The main idea of assessment in this course is communication and feedback. There are several different types of assessments or assignments in this class, but they will all allow you to check your own understanding and progress towards the learning goals, get in-depth feedback from me, and let me know where to spend more time or approach something differently.
Each one is described briefly here, grouped into categories by course goal. See @sec-grades for an explanation of how these contribute to your final grade. Our class schedule with topics is in @sec-schedule.
## Interpret and use statistical concepts
### Readings and videos (every week)
I favor a "flipped classroom," as it gives you more time to clarify and solidify statistical concepts through hands-on exercises. Each week, you will read the required chapter(s), completing a required reading guide to walk you through the central concepts for each week. You are required to submit your completed reading guides by the start of class on Monday.
### Concept quizzes (every week)
Each week there will be a short (\~10 questions) quiz over the reading and videos from the week.

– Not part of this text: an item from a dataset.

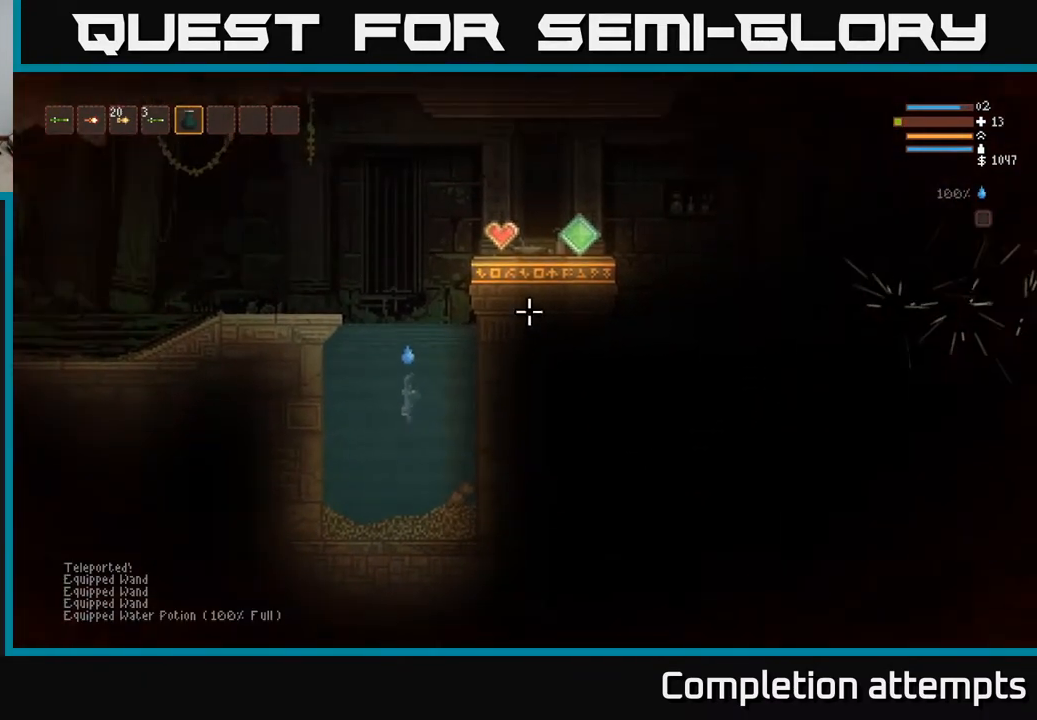
{"buttons": ["L2"], "left_stick": "right", "right_stick": "up-right", "events": [[67, "left_stick", "right"], [217, "left_stick", "center"], [317, "left_stick", "right"]]}
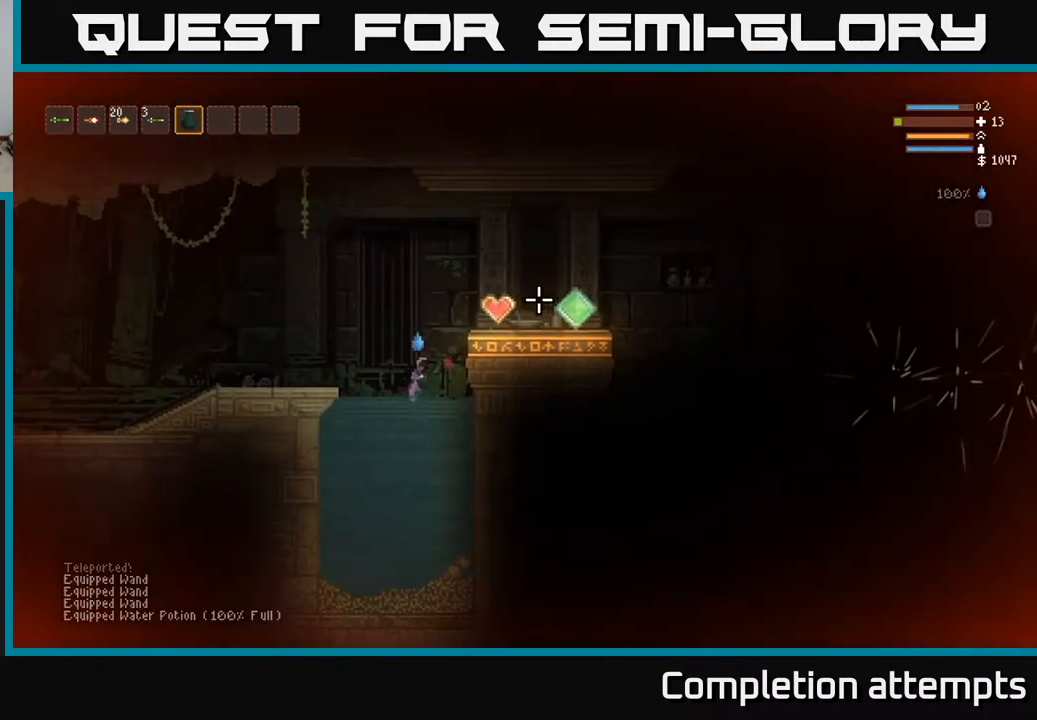
{"buttons": [], "left_stick": "right", "right_stick": "up-right", "events": [[267, "L2", "up"]]}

These quizzes are intended to ensure that you grasped the key concepts from the week's readings. The quizzes are not timed, so you can feel free to check your answers with the textbook and / or videos if you so wish. The quizzes are **marked on completion** as complete or incomplete. You are required to complete the concept quiz by the start of class on Monday.
### Tutorials (every week)
You can think of the tutorials as an "interactive" textbook, as they interweave statistical ideas alongside examples of how to work with data in `R` and hands-on exercises writing the `R` code necessary to complete a given task. Each exercise has hints available if you get stuck!
The tutorials are work at your own pace, so you can complete them all at once or slowly throughout the week. The lab assignments will require for you to put the skills you learned in the tutorials to work, so you are required to complete each week's tutorial **before** Wednesday's lab.
The tutorials are **marked on completion** as complete or incomplete. You will submit a screenshot of the completion page at the end of the tutorial to confirm that you completed the tutorial for the week. You are required to complete the tutorial by the start of class on Thursday.
## Critically evaluate the use of Statistics
### Statistical critiques (every 4-weeks)
These assignments are case studies in which you will evaluate a data visualization or statistical analysis, determining how well-performed and presented the analysis was and making recommendations for improving or using the analysis. Critiques are due roughly 1-week after they are assigned and should take **1-2 hours**. You will **receive feedback** and a mark of **Success** or **Growing** (elaborated more on later), and you will be able to revise based on that feedback. There will be **two** total critiques.
## Perform statistical analyses to answer research questions
### Lab Assignments (every week)
Labs will be assigned on Thursday every week, providing the opportunity to explore the course concepts in the context of real data. Lab assignments will require for you to work through the tutorial for the week, thus the tutorials are due before the start of class on Wednesday.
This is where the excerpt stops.